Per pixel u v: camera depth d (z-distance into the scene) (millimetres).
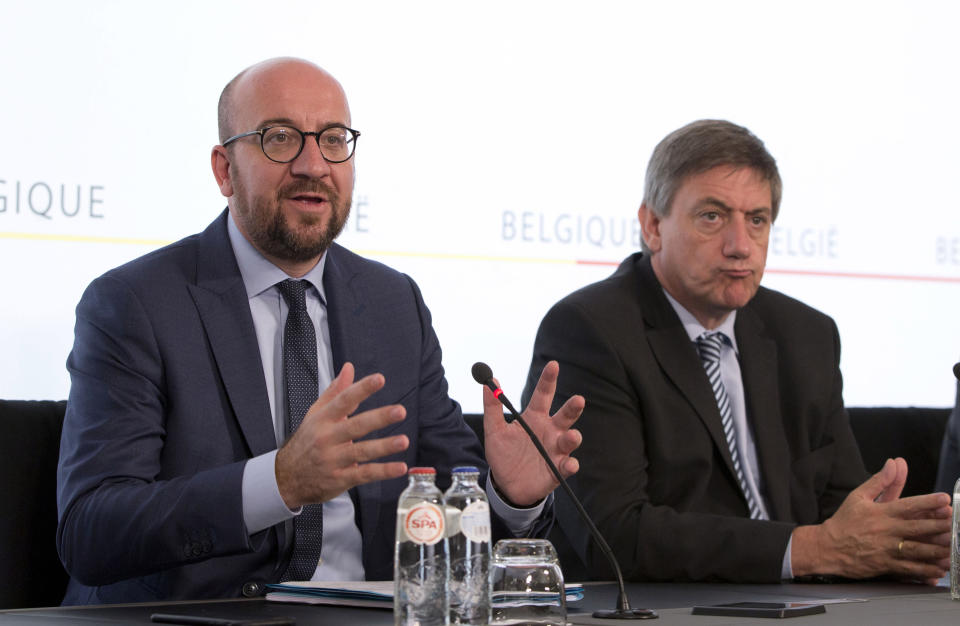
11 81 7125
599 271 8930
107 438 5363
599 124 8945
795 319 7344
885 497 6066
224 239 5965
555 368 4996
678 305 7039
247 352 5727
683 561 5953
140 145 7504
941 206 9992
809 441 7164
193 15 7660
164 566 4895
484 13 8555
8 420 5781
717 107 9352
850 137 9680
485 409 5035
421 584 3682
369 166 8141
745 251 6738
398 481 6000
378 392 6082
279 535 5559
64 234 7266
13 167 7125
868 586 5562
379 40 8211
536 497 4984
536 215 8695
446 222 8383
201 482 4828
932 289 9906
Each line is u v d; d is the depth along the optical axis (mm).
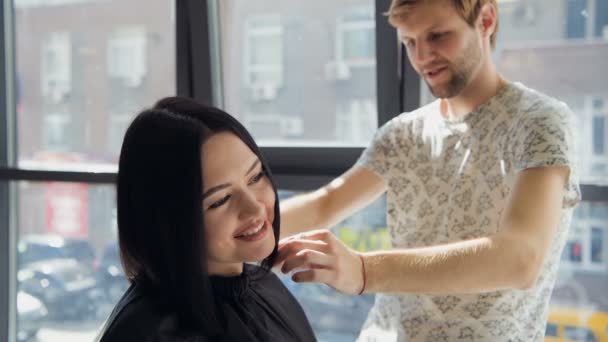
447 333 1529
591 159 2045
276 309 1389
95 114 2656
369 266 1261
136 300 1148
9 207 2816
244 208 1160
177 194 1092
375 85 2256
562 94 2055
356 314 2375
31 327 2875
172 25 2494
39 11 2664
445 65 1508
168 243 1107
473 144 1539
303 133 2387
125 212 1146
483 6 1497
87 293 2781
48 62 2689
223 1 2426
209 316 1138
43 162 2764
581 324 2137
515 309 1484
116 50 2588
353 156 2271
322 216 1698
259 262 1278
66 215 2760
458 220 1546
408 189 1650
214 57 2445
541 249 1296
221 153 1136
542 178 1340
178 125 1114
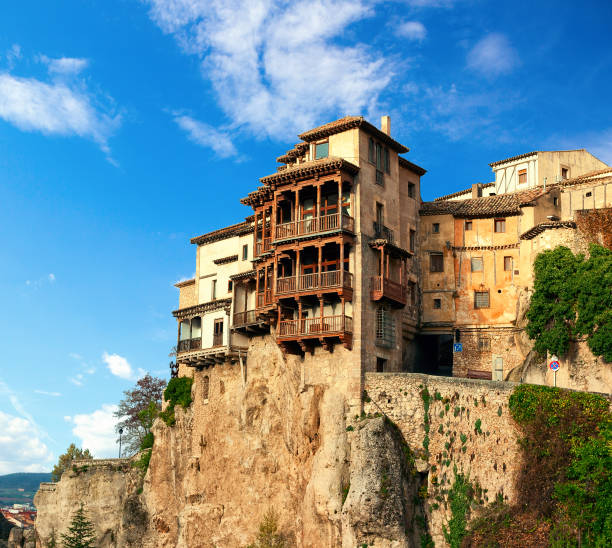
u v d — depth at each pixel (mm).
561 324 61188
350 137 65750
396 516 54781
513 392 54750
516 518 51281
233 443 73000
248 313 71750
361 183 64688
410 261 72250
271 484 68000
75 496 97250
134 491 87562
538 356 63719
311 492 59625
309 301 64375
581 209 70312
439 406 58438
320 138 67750
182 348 79812
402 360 68375
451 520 55344
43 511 102062
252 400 71188
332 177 63562
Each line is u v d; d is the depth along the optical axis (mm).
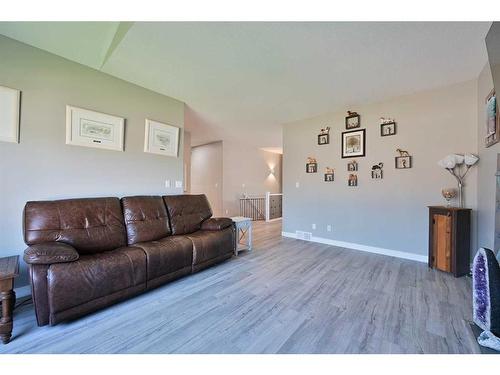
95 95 2727
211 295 2242
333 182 4168
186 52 2305
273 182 9102
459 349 1472
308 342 1557
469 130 2869
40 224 2094
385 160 3553
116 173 2939
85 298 1842
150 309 1985
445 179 3049
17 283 2213
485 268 1411
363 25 1877
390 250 3510
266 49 2232
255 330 1691
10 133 2172
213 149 7531
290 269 2941
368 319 1824
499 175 2236
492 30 1860
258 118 4582
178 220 3160
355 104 3758
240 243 4230
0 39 2117
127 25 1938
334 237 4156
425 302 2086
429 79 2855
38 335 1633
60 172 2482
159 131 3373
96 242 2338
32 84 2293
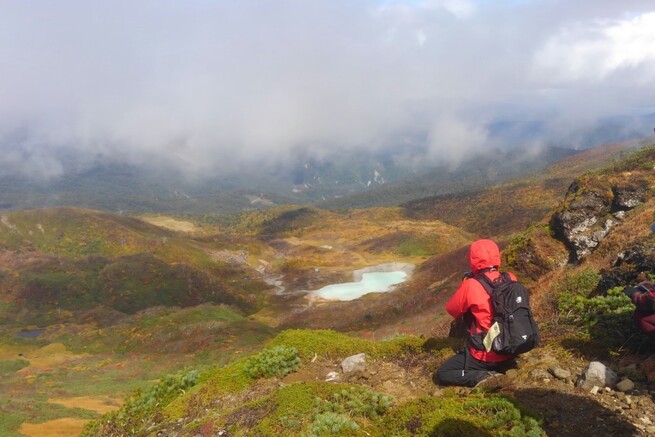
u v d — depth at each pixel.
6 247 145.12
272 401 5.43
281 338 7.68
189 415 6.07
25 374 48.16
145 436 5.89
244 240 141.12
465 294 4.72
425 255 113.06
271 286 96.31
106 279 96.88
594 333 5.71
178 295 92.00
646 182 15.13
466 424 4.12
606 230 14.83
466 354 5.02
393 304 52.31
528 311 4.43
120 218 175.88
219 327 56.56
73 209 169.88
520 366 5.32
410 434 4.25
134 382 41.16
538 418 4.09
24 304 91.00
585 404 4.32
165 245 123.94
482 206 192.75
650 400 4.18
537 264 16.03
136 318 70.62
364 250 124.06
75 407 30.48
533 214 163.62
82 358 57.00
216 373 7.07
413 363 6.17
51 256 114.56
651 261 7.71
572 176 195.12
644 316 4.39
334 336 7.52
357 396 5.19
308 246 137.75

Aim of the exercise
Transcribe the data verbatim. No picture belongs in the result.

Result of the task
Per pixel u v: camera depth d (z-distance into the scene) (millimetres).
11 81 7125
599 271 8930
107 438 5363
599 124 8945
795 319 7344
885 497 6066
224 239 5965
555 368 4996
678 305 7039
247 352 5727
683 561 5953
140 145 7504
941 206 9992
809 441 7164
193 15 7660
164 566 4895
484 13 8555
8 420 5781
717 107 9352
850 137 9680
485 409 5035
421 584 3682
369 166 8141
745 251 6738
398 481 6000
378 392 6082
279 535 5559
64 234 7266
13 167 7125
868 586 5562
379 40 8211
536 497 4984
536 215 8695
446 222 8383
201 482 4828
932 289 9906
Each line is u v d; d is the depth along the optical axis (mm).
447 333 1529
591 159 2045
276 309 1389
95 114 2656
369 266 1261
136 300 1148
9 207 2816
244 208 1160
177 194 1092
375 85 2256
562 94 2055
356 314 2375
31 327 2875
172 25 2494
39 11 2664
445 65 1508
168 243 1107
473 144 1539
303 133 2387
125 212 1146
483 6 1497
87 293 2781
48 62 2689
223 1 2426
209 316 1138
43 162 2764
581 324 2137
515 309 1484
116 50 2588
353 156 2271
322 216 1698
259 262 1278
66 215 2760
458 220 1546
408 189 1650
214 57 2445
541 249 1296
221 153 1136
542 178 1340
178 125 1114
u v d — depth at each pixel (mm).
561 324 61188
350 137 65750
396 516 54781
513 392 54750
516 518 51281
233 443 73000
248 313 71750
361 183 64688
410 261 72250
271 484 68000
75 496 97250
134 491 87562
538 356 63719
311 492 59625
309 301 64375
581 209 70312
439 406 58438
320 138 67750
182 348 79812
402 360 68375
451 520 55344
43 511 102062
252 400 71188
332 177 63562
Each line is u v d; d is the depth along the optical axis (mm).
95 95 2727
211 295 2242
333 182 4168
186 52 2305
273 182 9102
459 349 1472
308 342 1557
469 130 2869
40 224 2094
385 160 3553
116 173 2939
85 298 1842
150 309 1985
445 179 3049
17 283 2213
485 268 1411
363 25 1877
390 250 3510
266 49 2232
255 330 1691
10 133 2172
213 149 7531
290 269 2941
368 319 1824
499 175 2236
492 30 1860
258 118 4582
178 220 3160
355 104 3758
240 243 4230
0 39 2117
127 25 1938
334 237 4156
425 302 2086
429 79 2855
38 335 1633
60 172 2482
159 131 3373
96 242 2338
32 84 2293
u v d — depth at each pixel.
6 247 145.12
272 401 5.43
281 338 7.68
189 415 6.07
25 374 48.16
145 436 5.89
244 240 141.12
465 294 4.72
425 255 113.06
271 286 96.31
106 279 96.88
594 333 5.71
178 295 92.00
646 182 15.13
466 424 4.12
606 230 14.83
466 354 5.02
393 304 52.31
528 311 4.43
120 218 175.88
219 327 56.56
73 209 169.88
520 366 5.32
410 434 4.25
134 382 41.16
538 418 4.09
24 304 91.00
585 404 4.32
165 245 123.94
482 206 192.75
650 400 4.18
537 264 16.03
136 318 70.62
364 250 124.06
75 407 30.48
533 214 163.62
82 358 57.00
216 373 7.07
413 363 6.17
51 256 114.56
651 261 7.71
572 176 195.12
644 316 4.39
334 336 7.52
357 396 5.19
308 246 137.75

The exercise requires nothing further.